(Given information)

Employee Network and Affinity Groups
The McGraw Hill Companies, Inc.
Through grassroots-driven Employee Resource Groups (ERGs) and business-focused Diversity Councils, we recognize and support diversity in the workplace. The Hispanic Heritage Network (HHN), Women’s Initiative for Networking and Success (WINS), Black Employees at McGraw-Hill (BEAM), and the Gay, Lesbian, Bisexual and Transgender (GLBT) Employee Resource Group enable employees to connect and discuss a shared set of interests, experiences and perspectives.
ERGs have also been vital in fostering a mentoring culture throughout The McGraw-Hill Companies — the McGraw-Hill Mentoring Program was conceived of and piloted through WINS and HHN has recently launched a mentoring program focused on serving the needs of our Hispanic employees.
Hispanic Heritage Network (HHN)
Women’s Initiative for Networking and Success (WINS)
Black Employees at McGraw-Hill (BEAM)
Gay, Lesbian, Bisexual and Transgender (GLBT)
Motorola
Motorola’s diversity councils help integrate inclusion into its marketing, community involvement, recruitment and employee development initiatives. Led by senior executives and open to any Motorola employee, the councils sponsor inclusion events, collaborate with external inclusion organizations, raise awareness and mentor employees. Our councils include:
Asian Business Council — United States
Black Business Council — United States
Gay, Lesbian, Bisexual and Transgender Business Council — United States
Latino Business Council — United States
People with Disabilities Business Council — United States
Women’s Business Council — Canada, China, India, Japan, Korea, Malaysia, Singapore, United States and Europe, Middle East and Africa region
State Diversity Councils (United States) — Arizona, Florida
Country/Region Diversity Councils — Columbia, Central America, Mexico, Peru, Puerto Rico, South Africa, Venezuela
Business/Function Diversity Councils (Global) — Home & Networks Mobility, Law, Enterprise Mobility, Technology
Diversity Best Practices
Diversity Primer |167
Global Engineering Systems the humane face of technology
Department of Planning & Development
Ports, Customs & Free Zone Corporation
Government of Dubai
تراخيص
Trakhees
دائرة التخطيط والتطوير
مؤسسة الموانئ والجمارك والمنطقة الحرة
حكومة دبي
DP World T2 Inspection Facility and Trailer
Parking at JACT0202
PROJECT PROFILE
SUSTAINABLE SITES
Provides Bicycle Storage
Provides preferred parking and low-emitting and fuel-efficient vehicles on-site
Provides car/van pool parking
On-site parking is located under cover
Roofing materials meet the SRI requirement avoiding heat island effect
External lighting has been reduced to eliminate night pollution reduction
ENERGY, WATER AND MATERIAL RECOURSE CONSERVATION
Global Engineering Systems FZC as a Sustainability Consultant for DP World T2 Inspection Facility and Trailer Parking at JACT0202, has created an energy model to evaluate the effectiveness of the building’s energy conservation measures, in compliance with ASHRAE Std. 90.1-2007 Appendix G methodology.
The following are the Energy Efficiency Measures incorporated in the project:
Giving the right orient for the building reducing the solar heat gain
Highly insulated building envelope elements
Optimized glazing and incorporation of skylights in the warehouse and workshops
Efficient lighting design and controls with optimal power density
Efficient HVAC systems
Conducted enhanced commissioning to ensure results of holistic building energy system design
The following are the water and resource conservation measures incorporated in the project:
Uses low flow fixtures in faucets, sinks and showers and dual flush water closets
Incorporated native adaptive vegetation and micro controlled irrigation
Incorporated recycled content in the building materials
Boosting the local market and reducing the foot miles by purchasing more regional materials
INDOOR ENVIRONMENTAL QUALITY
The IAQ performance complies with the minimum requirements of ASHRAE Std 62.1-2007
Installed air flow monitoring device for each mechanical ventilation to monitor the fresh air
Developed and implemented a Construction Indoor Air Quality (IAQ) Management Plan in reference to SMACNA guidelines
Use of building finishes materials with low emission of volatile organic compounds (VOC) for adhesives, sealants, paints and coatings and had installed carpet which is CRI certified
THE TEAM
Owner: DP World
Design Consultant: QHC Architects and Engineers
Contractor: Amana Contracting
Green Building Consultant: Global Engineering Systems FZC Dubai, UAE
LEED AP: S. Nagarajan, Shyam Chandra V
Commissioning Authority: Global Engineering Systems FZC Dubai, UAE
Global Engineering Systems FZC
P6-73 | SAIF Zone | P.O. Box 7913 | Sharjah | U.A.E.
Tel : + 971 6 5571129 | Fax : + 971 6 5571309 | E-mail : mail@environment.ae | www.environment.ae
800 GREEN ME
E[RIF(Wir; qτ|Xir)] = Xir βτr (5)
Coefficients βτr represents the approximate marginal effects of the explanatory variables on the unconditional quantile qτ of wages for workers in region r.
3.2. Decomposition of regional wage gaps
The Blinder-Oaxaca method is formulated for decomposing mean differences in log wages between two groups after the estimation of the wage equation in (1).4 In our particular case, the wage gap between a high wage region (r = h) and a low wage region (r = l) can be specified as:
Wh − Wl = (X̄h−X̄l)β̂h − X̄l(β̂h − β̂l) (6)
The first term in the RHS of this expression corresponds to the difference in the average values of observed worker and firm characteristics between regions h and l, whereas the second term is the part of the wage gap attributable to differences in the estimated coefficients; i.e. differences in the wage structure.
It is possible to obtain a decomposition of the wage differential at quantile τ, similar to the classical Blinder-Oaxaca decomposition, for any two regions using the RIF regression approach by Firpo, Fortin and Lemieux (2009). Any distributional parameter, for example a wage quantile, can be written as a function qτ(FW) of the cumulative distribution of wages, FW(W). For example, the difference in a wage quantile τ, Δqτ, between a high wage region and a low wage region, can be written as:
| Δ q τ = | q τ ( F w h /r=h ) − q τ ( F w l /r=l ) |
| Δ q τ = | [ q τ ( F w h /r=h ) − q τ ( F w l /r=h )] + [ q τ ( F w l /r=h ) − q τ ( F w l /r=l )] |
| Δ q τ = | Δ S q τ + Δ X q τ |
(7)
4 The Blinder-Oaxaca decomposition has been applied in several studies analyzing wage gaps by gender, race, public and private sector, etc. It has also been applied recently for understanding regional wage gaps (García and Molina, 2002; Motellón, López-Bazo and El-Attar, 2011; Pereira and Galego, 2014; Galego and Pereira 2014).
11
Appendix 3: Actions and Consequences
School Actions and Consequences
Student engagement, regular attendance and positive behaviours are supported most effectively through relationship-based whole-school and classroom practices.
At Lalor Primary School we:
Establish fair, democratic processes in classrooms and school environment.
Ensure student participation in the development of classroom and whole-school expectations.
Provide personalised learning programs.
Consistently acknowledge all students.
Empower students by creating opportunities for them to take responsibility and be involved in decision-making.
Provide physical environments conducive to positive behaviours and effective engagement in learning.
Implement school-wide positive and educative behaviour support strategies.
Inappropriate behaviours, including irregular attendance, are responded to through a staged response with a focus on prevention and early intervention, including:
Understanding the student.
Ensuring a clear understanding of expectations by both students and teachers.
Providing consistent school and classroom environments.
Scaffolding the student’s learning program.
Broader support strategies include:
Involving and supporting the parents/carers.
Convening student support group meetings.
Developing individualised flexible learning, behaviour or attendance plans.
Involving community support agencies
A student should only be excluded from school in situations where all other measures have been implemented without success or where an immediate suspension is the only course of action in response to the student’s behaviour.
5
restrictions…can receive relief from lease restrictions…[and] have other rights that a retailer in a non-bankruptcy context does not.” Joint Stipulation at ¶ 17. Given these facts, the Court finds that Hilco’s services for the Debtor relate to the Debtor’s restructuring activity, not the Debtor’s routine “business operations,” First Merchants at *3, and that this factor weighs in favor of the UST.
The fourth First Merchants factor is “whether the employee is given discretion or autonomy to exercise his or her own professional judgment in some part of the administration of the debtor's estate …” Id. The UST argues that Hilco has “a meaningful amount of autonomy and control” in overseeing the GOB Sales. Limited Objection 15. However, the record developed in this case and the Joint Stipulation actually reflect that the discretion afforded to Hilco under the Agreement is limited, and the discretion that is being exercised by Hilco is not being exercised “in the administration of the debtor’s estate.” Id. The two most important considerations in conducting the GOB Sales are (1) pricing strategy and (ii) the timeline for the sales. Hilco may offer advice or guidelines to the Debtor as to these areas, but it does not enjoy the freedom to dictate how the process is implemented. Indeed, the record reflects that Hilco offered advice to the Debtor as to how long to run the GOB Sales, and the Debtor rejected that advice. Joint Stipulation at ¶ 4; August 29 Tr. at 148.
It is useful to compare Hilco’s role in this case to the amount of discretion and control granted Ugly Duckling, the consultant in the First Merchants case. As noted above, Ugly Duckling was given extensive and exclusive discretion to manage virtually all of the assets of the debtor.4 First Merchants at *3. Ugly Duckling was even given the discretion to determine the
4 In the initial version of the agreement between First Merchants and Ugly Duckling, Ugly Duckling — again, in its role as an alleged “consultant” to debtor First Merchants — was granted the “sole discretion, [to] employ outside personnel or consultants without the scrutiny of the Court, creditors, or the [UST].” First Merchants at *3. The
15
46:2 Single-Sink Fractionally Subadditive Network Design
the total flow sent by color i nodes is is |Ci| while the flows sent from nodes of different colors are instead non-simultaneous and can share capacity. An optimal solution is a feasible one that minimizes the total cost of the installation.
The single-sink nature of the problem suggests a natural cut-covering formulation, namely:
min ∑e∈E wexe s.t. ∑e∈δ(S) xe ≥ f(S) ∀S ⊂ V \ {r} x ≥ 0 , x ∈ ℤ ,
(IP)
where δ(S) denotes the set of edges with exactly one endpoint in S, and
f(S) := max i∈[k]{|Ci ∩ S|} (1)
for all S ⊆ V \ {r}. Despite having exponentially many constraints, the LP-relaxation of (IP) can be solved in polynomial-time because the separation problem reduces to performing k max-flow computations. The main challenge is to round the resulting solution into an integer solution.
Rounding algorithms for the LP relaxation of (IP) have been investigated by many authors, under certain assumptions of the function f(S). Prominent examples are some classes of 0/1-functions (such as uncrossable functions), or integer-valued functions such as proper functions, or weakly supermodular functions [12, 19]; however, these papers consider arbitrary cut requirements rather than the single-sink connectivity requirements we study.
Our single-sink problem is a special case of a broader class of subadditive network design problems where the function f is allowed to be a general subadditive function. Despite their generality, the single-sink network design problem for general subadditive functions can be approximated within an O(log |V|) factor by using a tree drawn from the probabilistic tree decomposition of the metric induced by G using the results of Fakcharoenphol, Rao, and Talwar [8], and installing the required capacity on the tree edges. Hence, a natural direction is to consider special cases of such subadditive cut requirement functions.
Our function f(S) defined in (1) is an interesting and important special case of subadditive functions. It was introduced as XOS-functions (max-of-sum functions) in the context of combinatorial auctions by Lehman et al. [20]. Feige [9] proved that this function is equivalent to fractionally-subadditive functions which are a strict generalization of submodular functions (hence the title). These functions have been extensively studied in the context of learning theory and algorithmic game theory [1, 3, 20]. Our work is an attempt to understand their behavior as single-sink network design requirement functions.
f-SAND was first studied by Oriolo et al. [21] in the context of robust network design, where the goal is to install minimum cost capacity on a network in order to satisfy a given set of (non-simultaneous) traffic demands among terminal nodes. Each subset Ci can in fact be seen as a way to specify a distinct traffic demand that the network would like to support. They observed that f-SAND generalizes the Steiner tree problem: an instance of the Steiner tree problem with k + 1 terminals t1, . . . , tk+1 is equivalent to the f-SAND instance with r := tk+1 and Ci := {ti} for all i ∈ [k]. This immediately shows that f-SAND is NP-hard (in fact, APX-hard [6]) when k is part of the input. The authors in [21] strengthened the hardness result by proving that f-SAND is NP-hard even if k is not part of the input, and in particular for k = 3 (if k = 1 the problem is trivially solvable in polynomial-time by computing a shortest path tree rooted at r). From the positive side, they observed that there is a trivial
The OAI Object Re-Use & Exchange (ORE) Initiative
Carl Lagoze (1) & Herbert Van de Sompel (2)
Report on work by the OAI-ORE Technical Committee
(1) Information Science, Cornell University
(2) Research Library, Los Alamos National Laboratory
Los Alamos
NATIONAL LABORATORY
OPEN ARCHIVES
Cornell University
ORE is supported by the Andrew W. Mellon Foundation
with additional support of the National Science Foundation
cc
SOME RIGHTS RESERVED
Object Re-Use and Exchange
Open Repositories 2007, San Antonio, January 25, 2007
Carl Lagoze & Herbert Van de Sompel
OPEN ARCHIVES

(End Given information)

• [Prompt]: Your answer must be the lines above from the one containing "Involving community support agencies" to the one containing "restrictions…can receive relief", both included, restated word for word.

• [Exercise response]:
Involving community support agencies
A student should only be excluded from school in situations where all other measures have been implemented without success or where an immediate suspension is the only course of action in response to the student’s behaviour.
5
restrictions…can receive relief from lease restrictions…[and] have other rights that a retailer in a non-bankruptcy context does not.” Joint Stipulation at ¶ 17. Given these facts, the Court finds that Hilco’s services for the Debtor relate to the Debtor’s restructuring activity, not the Debtor’s routine “business operations,” First Merchants at *3, and that this factor weighs in favor of the UST.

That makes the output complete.